Galatasaray hakikaten çok koşuyor, çok gayret ediyor, gol durumlarına giriyor, lakin o denli yanlışlar yapıyor ki bu yanlışların da bedelini az kalsın puan kaybederek ödüyorlardı. Malmö maçı da bu türlü oldu, dün gece Trabzonspor maçı da bu türlü oldu…
Öncelikle iki grubu da kutlamak lazım. Son yıllarda Muhteşem Lig’de seyrettiğim en tempolu, en mücadeleci maç oldu. İki grup da durumlara girdi. Lakin Galatasaray o denli fırsatlar harcadı ki özellikle Barış Alper’in ‘golü ben atacağım sevdası’ sarı-kırmızılılara değerliye mal oldu. Bir futbolcu yüzde yüzlük dört duruma giriyor, müsait durumdaki ekip arkadaşına pas vermiyor, kendi vuruyor top Uğurcan’ın kucağına gidiyor. Barış’ın bunu öğrenmesi lazım. Gol atmaktan çok attırmak bir futbolcuya paha kazandırır.
Hadi goller kaçtı. Pekala yediğin goller… Birinci golde Ozan Tufan topa vurmak için yükselirken, Abdülkerim resmen seyretti. İkinci golde Abdülkerim topa dokunsa kornere çıkacak. O ne yaptı? Banza’ya topu kaptırdı, o da gitti golü attı. Yenen üçüncü gol ise tam bir rezalet. Haydi hakemler penaltıyı atlar, ofsaytı atlar… Lakin çizgi dışına çıkmış bir topa yapılan ortaya hakem nasıl gol verir. Üstelik bunu VAR hakemi Onur Özütoprak izleyerek gol kararı verdi. Sahiden ayıp, Türk futboluna günah. Galatasaray puan kaybedip, kaybetmemesi değerli değil. Ancak hakemler bu türlü yanılgı yaparak herkesin inancını sarsmaya devam ediyor.

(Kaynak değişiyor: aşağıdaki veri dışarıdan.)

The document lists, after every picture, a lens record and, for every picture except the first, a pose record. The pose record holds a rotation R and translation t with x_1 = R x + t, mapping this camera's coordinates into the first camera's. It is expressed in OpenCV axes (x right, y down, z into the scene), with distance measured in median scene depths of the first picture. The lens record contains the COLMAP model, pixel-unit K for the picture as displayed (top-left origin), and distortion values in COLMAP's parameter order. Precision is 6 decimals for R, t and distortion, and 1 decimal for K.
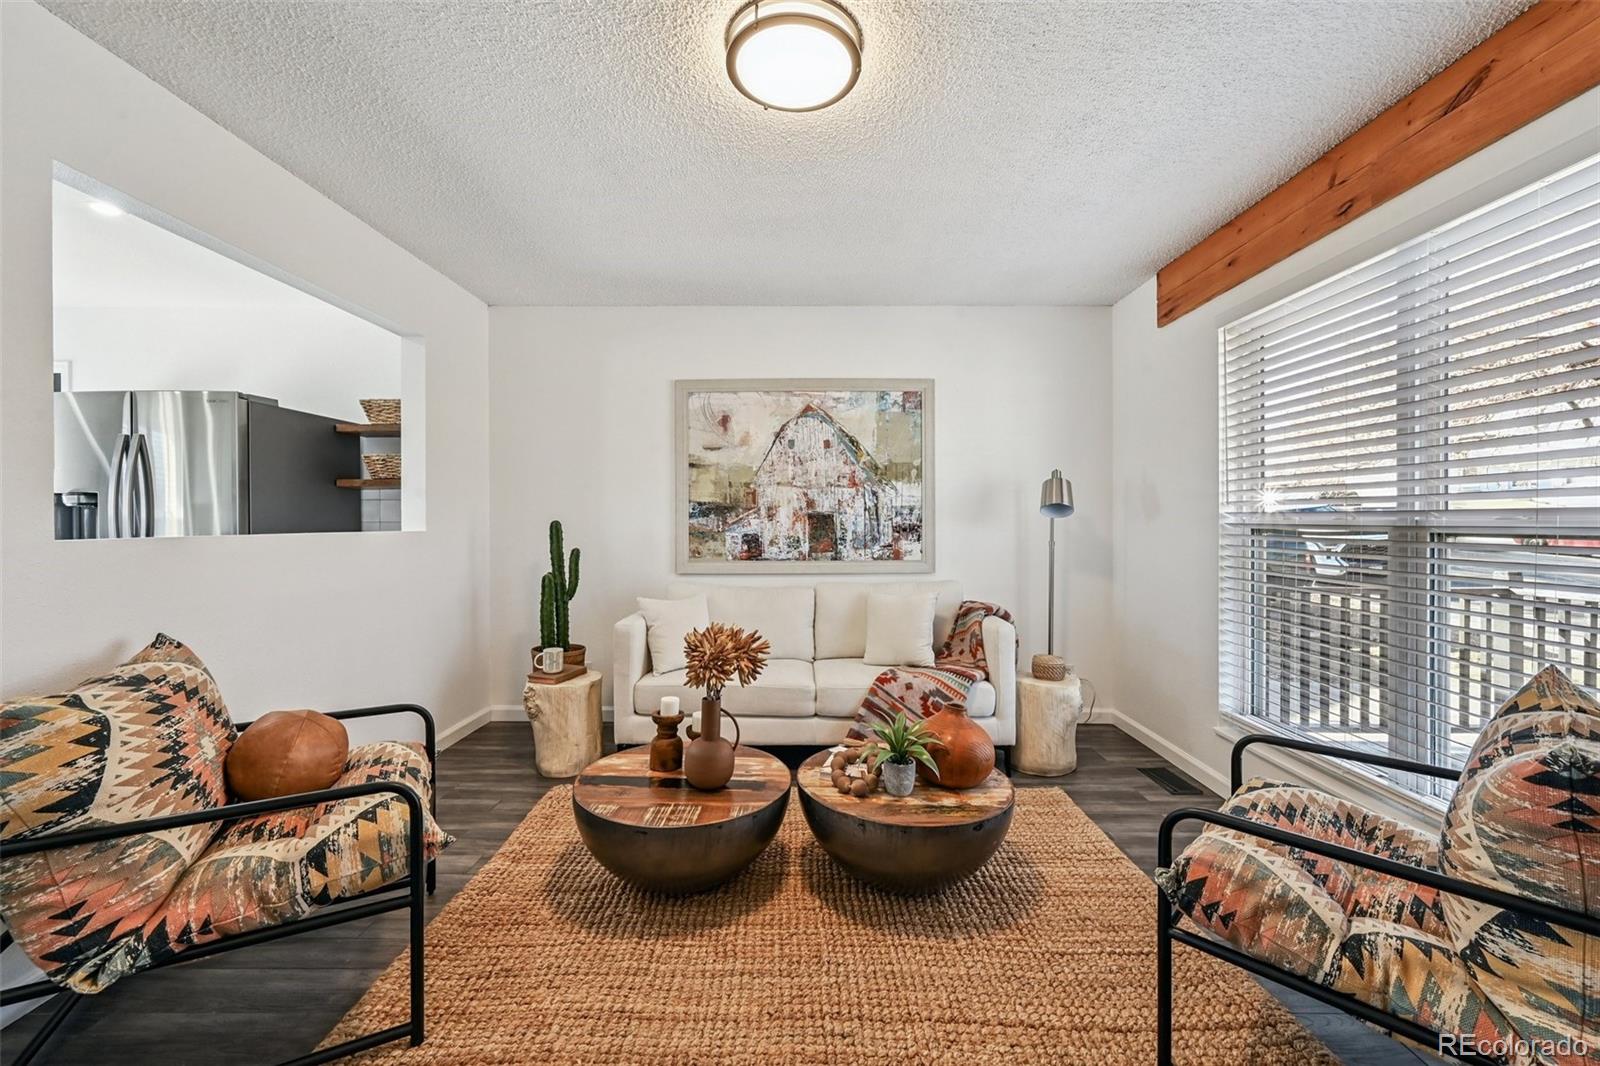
lens RADIAL K [[644.6, 0, 801.6], [0, 644.6, 515.9], [0, 0, 1]] dist [0.002018, 0.002028]
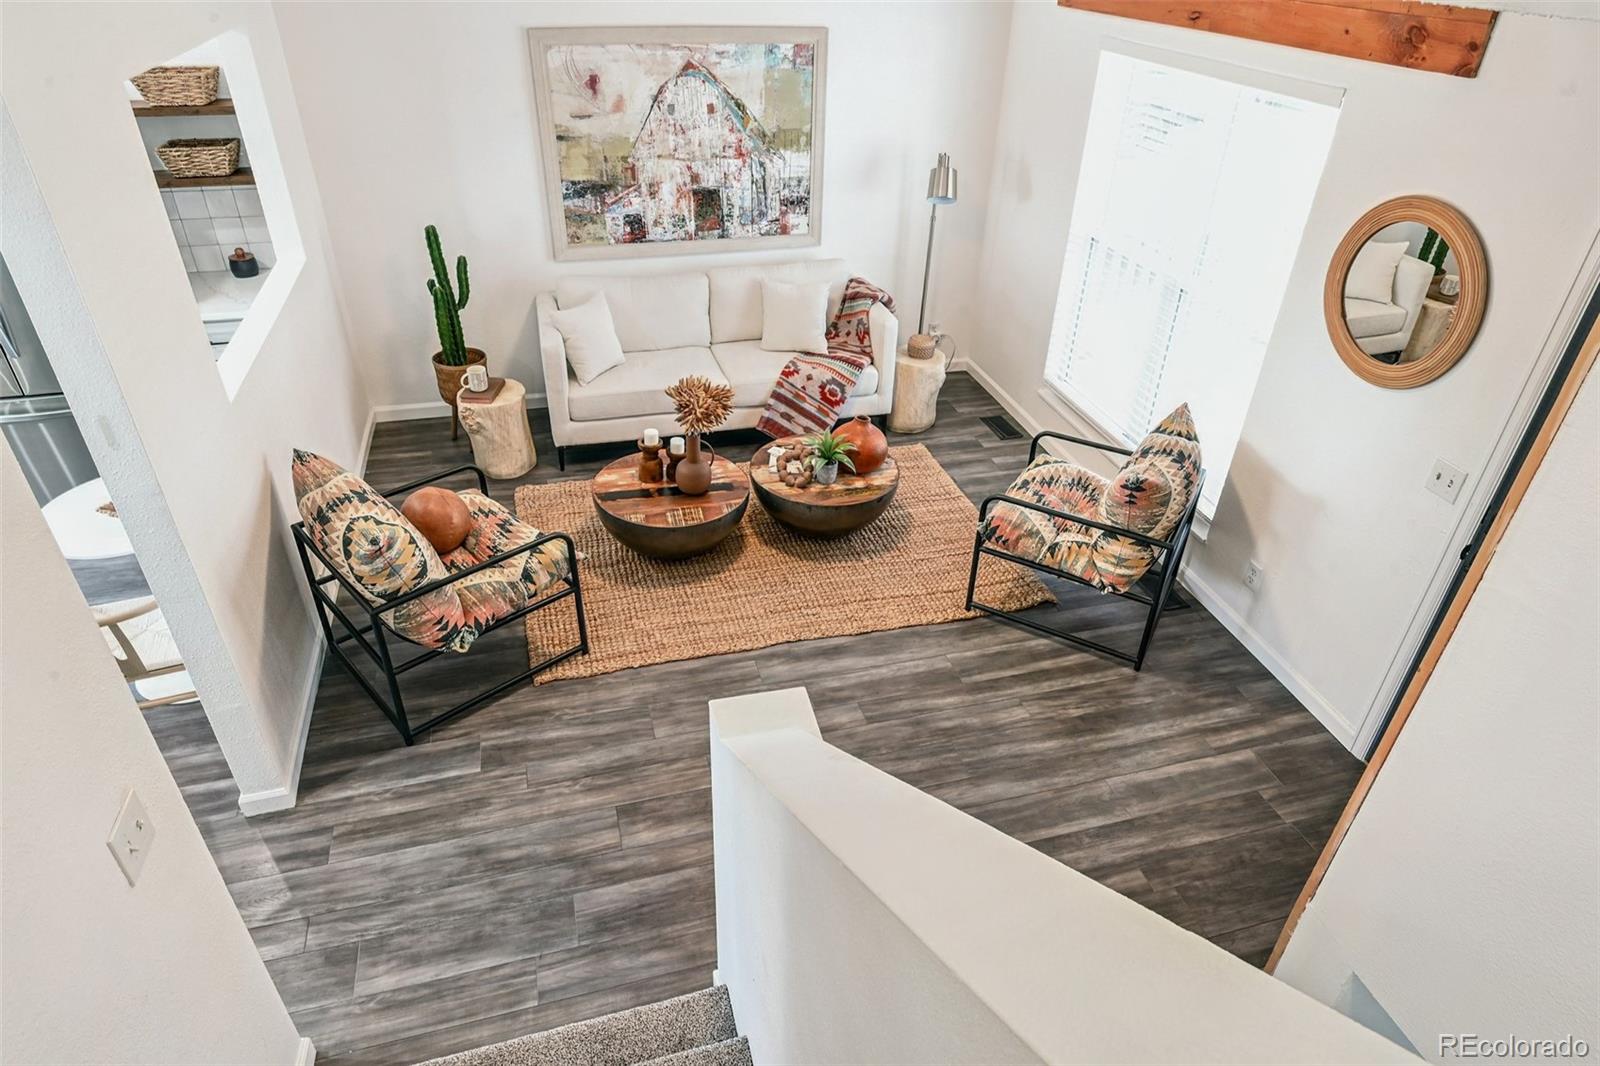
lens RADIAL K [[990.2, 0, 796.5], [0, 990.2, 504.3], [0, 0, 1]] dist [0.059513, 0.002270]
pose [[0.963579, -0.120305, 0.238836, -0.268013], [-0.024991, 0.848680, 0.528316, -0.418891], [-0.266254, -0.515043, 0.814763, -0.495441]]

Aşil tendonuna bir futbolcu tekme yiyor, buna ‘devam’ diyebiliyorsunuz. Daha sonra MHK Başkanı televizyona çıkıp, hakemleri muhafazaya çalışıyor. Çok büyük bir sorun. Bunun yanında Galatasaray uygun bir grup. Grup olarak bütünleşmişler. Futbolcular nesi varsa alana koyuyor. Aslında o denli olmasa perşembe akşamı kuvvetli bir maç oynuyorsun, dört gün sonra daha güç bir çabayı büyük bir güç sarfederek kazanıyorsun.
Okan hocaya helal olsun. Değil mi ki kadrosuna bu futbolu oynatıyor. Hürmet duymamak mümkün değil. Sonuçta düzgün futbol oynayarak, fevkalâde uğraş ederek hakkıyla Galatasaray galip geldi.